The U.S. dollar also continues to “break down, pushing precious metals higher, though simmering U.S.-Chinese tensions are supporting the greenback from a complete meltdown,” he said in emailed commentary.

Silver prices, meanwhile, also recently rallied to their highest settlement since 2013, with the September silver SIU20, +0.16% contract on Wednesday settling at $23.144 an ounce. It ended Friday at $22.85, up 15.6% for the week.

“Ordinarily this is the quiet time for gold—summer doldrums,” said Ross Norman, chief executive officer of precious metals news and information provider Metals Daily. “Well, not this year.”

In a forecast issued to the London Bullion Market Association in December 2019, he had forecast that gold prices would achieve an all-time high this year. Given that, he said there’s “no surprise it has achieved it.” The move has “just been quicker than we had expected.”

Read:Why gold has become a ‘weapon of choice’ for investors

“In reality, virtually everything is going gold’s way—record debt, epic increase in money supply, silver catching up, negative real yields, and even a dollar correction,” Norman told MarketWatch.

George Gero, managing director at RBC Wealth Management, told MarketWatch that gold’s upward momentum is “caused by perfect storm of pandemic headlines, benign dollars and interest rates, as global economic stimulus grows.”

“This may last longer than usual cycles” as the pandemic casts a shadow on Europe, South America, the Far East, as well as the U.S., he said.

Contributing to gold’s haven appeal are escalating tensions between China and the U.S., the upcoming U.S. election, worries about an increase in debts from continuing stimulus, and unrest everywhere, said Gero.

Gold prices have climbed by around 50% since the summer of 2018, when the metal bottomed under $1,200 an ounce, said Adrian Ash, director of research at BullionVault. That’s the fastest two-year gain since New Year 2012, he said.

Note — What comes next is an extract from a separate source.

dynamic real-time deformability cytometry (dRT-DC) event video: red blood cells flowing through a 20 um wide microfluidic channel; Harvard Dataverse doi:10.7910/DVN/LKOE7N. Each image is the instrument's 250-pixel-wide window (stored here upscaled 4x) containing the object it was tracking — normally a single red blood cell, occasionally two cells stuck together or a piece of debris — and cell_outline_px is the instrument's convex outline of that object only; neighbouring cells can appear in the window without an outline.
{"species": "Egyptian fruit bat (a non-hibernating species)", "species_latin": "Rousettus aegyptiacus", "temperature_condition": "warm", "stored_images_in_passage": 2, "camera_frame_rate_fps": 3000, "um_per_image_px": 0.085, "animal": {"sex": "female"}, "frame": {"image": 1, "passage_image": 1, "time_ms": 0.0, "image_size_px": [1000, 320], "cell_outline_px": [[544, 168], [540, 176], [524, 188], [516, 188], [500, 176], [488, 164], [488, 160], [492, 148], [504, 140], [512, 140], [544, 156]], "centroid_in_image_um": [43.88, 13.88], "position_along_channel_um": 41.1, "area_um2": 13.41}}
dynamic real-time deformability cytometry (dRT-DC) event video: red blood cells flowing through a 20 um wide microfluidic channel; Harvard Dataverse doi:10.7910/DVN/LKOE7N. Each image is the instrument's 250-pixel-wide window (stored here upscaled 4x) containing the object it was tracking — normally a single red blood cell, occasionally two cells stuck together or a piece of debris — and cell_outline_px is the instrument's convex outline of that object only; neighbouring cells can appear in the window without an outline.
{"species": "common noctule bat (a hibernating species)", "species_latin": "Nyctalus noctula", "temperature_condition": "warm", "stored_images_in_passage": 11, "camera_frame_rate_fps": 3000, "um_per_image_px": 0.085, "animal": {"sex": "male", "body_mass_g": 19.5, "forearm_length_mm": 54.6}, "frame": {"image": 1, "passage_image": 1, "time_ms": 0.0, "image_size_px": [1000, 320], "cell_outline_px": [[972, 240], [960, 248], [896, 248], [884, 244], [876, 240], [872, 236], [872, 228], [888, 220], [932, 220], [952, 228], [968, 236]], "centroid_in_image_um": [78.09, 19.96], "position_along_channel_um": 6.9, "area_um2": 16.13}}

The yellow metal also has climbed around $400 an ounce from March’s COVID-19 crash, “its steepest 17-week gain since the very tops of September 2011 and before that January 1980,” said Ash, adding that trading volumes on BullionVault, an online platform for physical precious metals, reached $28.9 million, which was the third busiest day ever, after March 17 when the COVID crisis really broke, and June 24, 2016, the day of the U.K.’s Brexit referendum result.

“Hot money’s finally joined in,” said Ash.

That said, analysts warned that gold could soon see a correction.

Prices could move lower “on profit taking,” said Norman. At the same time, the stock market is “looking disconnected from the real economy and a sell off could see margin calls again like we saw” in the first quarter, prompting traders to sell gold to cover those margins.

Gero voiced caution as well. “Next week, options expirations on Comex, with in-the-money options becoming futures contracts needing cash margin, could bring traders profit taking” in gold, he said.

Even if there was a pullback in gold prices, however, Norman said “all that would do is provide a fresh buying opportunity…so that window could close quite quickly.”